Obviously she had just met me.
As I was finishing my checkup, she told me that I was going to get my blood drawn. I tensed up, thinking about the incident with the IV. She left the room and I waited, controlling my breathing and sitting. My memory of waiting for the IV to be inserted and then my crying and the oral doctor getting angry at me only was beginning to manifest as the medical assistant came into the room.
“Hi, I just want you to know that I get nervous with things like this,” I said immediately.
She played along with making small talk about the city and even though I kept my focus on the ceiling, I looked down at her getting the kit ready.
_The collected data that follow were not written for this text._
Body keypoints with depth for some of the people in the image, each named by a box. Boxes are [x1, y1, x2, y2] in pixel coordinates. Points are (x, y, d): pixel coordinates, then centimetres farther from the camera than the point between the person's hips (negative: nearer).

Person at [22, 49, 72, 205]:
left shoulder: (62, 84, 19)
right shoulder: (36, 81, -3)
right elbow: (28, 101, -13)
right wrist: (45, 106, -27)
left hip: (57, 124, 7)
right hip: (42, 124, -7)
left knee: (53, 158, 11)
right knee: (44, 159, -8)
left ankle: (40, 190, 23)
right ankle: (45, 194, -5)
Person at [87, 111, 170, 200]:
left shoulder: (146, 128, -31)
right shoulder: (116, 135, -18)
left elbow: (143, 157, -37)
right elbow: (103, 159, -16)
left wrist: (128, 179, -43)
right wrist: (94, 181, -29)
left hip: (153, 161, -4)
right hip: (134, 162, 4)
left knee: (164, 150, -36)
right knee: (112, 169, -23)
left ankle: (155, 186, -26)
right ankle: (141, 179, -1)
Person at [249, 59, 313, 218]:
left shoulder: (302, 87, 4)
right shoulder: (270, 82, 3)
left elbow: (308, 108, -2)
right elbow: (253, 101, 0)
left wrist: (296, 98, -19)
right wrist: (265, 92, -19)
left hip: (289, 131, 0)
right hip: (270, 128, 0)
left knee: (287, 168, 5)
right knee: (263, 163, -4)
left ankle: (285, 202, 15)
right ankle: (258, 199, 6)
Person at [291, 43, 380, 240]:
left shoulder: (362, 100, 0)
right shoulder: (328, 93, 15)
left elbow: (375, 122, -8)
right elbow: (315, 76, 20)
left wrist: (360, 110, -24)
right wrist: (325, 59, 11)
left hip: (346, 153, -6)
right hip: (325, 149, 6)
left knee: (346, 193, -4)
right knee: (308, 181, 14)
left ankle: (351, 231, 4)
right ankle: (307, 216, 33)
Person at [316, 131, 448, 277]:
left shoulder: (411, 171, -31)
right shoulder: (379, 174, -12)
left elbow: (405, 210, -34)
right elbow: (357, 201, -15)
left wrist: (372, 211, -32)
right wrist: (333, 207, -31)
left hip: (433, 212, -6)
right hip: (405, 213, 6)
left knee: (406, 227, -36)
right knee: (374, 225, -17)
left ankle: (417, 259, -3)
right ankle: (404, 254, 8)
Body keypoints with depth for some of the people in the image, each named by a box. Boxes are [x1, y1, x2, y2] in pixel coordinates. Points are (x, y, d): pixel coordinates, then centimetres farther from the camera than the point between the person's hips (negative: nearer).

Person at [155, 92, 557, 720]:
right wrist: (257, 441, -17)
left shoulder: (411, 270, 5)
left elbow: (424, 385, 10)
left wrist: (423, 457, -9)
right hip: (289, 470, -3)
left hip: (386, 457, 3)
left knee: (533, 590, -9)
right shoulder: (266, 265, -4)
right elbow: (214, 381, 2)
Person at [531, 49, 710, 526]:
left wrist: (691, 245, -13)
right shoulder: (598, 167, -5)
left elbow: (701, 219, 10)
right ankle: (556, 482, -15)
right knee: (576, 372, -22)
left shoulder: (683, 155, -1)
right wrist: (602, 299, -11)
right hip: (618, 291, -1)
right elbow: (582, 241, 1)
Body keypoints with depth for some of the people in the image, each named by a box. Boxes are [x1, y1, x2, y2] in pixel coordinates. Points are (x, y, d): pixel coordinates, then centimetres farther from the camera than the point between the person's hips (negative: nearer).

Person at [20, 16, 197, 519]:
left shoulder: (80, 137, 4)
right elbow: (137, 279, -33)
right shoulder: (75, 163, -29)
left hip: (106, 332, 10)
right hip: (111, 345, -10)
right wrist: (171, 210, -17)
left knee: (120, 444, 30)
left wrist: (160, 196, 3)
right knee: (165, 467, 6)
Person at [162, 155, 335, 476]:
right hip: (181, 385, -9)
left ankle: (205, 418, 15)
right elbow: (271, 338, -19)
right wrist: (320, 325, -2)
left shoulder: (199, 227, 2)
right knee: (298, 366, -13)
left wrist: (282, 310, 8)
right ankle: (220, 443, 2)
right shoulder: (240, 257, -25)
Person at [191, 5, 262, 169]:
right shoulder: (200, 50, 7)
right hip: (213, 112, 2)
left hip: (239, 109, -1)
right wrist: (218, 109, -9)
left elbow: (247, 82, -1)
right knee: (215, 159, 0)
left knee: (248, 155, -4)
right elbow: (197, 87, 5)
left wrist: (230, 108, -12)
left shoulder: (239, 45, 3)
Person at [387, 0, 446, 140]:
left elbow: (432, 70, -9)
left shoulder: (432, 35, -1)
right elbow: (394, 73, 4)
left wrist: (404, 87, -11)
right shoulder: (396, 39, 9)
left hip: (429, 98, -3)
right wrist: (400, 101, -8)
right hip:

“I’m not going to look,” I said.
“No, don’t look,” she said.
As she put the needle in, I stopped mid-sentence, feeling elated and my smile spreading across my face.
“I’m doing it!” I exclaimed. “Oh this is such a big thing for me, I had a panic attack when I tried getting my wisdom teeth out last year and this means that I can do it!”
I was getting choked up with hope and pride, feeling as if I could conquer the world.
“That’s very good,” the medical assistant said motherly.
Once she finished up I did feel a bit light-headed (getting worked up over my medical accomplishments) and as I put my head down on the cot, I laughed and giggled and breathed easier and deeper, relief allowing me to relax my muscles and mind.
I signed out and left the building, knowing that I had done something that everyone has to do, and something that was very easy to do. But the mind can trick us into thinking there’s some dark narrative about to be written about our lives. Today I wasn’t reading that book.